Lead and inspire people. Don’t try to manage and manipulate people. Inventories can be managed but people must be lead. —Ross Perot
By Elizabeth Stincelli, DM
The Old Way
Early organizations were run by authoritarian leaders who believed that employees tended to be lazy. These leaders focused on ways of improving productivity through a command and control structure of leadership that was based on the belief that leaders were born and not made. The hierarchical organizational structure was born.
In the early 20th century, Fredrick Taylor pioneered scientific management. This form of leadership focused on production by breaking projects down into tasks. Employees could then be trained to specialize in a specific task. Taylor emphasized efficiency, control, and predictability. This view of leadership treated employees like instruments that leaders could manipulate. The focus of leadership was on the needs of the organization and not those of employees.
A Paradigm Shift
The scientific approach to leadership failed to acknowledge the complexity of organizational operations as a whole. The approach to leadership began to shift to forms of leadership that focused on the relationship between leaders and followers. This new generation of leaders believed that leadership was dependent upon one’s ability to inspire others through the building of relationships and development of trust. These modern-day leaders serve as role-models for followers. They place the needs of followers over their own personal needs or those of the organization. These leaders enable and encourage autonomy and participation in organizational decision-making. They empower others and inspire them to work towards a shared vision.
The traditional, top-down, hierarchical organizational management structure is changing. Leadership can be seen as dynamic and fluid rather than fixed. It is an emergent property where a group of individuals bring their expertise together in pursuit of a shared goal. The emerging leadership paradigm characterizes a leader as an individual who inspires and influences others with or without holding a formal position of authority.
Who Can Lead
Leadership is not about a position, it can come from anyone. Leadership takes place all around us on a daily basis. Being a true leader goes beyond title or position. Every individual within an organization, team, or community has the opportunity to inspire those around them. An effective leader encourages every individual to participate in the learning and leading. An individual who is seen as knowledgeable, friendly, open, trustworthy, and always willing to help can serve a leadership role by inspiring others.

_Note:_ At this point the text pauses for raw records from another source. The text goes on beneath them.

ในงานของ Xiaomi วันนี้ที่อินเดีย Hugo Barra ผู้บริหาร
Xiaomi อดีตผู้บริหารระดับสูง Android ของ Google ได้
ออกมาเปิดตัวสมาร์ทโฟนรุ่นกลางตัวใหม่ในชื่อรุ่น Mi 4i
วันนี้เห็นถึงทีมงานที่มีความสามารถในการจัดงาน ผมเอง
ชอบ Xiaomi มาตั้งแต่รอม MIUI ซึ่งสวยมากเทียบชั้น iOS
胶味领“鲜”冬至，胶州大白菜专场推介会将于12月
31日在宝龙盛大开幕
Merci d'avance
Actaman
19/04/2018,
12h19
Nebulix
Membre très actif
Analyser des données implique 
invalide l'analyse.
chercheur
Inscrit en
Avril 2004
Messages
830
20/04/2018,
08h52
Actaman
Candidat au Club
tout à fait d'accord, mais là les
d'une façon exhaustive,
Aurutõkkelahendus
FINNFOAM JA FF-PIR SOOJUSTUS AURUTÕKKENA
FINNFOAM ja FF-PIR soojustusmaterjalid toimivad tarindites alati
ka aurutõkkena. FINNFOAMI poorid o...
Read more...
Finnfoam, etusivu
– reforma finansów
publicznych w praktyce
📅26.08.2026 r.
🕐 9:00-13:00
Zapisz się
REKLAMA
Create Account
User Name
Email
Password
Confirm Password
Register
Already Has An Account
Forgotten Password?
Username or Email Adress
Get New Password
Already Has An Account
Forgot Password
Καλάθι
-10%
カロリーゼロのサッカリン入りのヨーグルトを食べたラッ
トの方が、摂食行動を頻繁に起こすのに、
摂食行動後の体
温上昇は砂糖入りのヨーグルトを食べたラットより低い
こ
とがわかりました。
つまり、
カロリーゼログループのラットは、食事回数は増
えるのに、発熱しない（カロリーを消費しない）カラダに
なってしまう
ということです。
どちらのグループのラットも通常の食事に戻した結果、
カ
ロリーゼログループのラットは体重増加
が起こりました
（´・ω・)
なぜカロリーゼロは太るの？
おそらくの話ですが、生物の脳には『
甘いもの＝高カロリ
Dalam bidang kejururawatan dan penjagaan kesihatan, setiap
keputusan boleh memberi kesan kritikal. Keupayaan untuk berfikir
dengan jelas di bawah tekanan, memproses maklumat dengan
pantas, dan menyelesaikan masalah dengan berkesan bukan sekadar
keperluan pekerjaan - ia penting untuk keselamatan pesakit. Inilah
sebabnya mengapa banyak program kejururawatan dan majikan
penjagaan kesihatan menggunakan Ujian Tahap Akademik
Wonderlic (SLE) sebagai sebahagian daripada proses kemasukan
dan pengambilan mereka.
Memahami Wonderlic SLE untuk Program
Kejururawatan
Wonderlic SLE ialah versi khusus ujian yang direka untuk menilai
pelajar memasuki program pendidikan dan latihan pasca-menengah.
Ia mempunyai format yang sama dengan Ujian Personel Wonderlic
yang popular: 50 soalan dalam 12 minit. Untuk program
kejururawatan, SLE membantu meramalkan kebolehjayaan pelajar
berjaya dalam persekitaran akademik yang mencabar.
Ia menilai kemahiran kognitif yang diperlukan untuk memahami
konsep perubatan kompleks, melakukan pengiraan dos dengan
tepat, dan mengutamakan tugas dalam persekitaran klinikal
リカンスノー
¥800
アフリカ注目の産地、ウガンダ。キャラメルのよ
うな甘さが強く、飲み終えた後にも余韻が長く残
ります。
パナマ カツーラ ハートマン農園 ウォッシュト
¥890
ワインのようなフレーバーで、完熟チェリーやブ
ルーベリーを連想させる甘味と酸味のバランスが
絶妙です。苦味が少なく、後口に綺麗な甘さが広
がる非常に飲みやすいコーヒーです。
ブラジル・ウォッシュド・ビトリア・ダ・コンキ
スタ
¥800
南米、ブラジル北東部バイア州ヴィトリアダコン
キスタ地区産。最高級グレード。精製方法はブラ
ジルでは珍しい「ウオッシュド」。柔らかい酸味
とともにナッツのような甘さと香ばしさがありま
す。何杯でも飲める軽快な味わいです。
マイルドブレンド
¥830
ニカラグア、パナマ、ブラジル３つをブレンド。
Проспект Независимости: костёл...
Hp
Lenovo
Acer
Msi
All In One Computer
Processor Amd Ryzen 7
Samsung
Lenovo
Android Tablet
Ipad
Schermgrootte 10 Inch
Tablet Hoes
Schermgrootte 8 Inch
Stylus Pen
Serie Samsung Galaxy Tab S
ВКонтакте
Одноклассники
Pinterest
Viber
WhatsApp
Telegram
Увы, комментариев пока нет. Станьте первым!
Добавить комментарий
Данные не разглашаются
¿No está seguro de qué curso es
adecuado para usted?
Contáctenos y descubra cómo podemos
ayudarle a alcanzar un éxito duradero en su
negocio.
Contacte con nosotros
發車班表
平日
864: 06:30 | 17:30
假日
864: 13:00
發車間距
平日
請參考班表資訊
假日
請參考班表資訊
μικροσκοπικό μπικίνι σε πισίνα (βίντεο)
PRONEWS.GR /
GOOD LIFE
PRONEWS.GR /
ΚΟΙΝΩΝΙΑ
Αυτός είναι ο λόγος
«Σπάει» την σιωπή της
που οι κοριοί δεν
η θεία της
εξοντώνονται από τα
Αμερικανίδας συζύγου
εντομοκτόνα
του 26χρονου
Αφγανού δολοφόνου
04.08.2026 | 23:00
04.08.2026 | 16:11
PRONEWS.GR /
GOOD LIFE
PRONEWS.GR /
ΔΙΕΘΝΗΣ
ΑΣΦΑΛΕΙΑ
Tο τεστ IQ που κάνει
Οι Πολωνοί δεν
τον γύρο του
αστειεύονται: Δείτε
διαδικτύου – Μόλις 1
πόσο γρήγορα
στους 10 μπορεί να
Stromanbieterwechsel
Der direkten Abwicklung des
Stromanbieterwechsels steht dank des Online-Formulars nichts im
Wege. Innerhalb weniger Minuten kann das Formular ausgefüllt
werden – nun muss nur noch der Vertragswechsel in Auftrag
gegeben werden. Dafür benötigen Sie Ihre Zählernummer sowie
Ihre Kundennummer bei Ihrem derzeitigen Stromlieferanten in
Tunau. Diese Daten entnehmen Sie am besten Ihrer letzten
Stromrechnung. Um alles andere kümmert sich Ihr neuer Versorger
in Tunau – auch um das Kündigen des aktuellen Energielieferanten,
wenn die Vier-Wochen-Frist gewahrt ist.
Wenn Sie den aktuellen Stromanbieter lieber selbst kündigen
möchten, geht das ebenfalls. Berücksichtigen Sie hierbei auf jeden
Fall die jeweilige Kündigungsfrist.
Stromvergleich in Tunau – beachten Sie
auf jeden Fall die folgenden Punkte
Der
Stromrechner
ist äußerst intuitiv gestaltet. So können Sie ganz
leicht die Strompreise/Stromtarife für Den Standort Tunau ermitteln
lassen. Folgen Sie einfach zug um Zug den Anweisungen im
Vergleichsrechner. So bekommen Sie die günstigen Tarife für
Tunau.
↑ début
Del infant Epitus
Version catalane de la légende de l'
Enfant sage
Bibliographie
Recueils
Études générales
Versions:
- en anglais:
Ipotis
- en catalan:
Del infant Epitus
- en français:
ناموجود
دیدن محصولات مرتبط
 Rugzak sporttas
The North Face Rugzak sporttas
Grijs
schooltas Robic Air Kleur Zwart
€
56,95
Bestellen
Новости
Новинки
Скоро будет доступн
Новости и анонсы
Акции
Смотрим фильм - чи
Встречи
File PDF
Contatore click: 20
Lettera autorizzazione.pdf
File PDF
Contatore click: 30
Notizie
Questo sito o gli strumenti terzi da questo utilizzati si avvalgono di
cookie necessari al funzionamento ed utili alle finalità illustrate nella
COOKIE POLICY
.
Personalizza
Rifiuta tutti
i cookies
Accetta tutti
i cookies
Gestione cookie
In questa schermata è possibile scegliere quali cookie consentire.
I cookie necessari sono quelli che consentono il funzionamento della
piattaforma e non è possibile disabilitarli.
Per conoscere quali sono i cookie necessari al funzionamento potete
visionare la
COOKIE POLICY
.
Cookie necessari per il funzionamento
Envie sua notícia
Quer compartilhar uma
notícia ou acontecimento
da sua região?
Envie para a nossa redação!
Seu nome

The performance of a team or organization is directly related to the ability of the members or employees to share knowledge, experience, and skills in the coordination and completing of tasks. The development of close relationships based on trust and respect lays the foundation that enables one to inspire others. These relationships can be developed by employees at every level of an organization.
Lead and Inspire
Leadership is all about the ability to inspire others to work towards a shared vision or goal. Leadership has become cooperative, the leader playing the role of coach and supporter with an emphasis on the individuals working under them. The role of a leader is to allocate resources, serve as a role-model, coach followers, and to inspire others. It is the leader’s responsibility to offer followers the opportunity to grow. By developing and maintaining trusting relationships, leaders enable individuals to collaborate, share knowledge, and contribute to the development of new organizational knowledge.
The ability, knowledge, respect, and confidence that an individual possesses contribute to his or her ability to inspire action in others. Inspirational leaders communicate a clear vision, set high expectations, and motivate followers through encouraging individual creativity, development, consideration, and intellectual stimulation. We can inspire others with a sense of trust, respect, purpose, value, inclusivity, confidence, and encouragement.
Gone are the days of command and control leadership. People want to be inspired by the leaders they look to for guidance. Look around, your organization is brimming with individuals who have developed the relationships, earned the respect and trust, and demonstrated the knowledge that allows them to inspire others within your organization.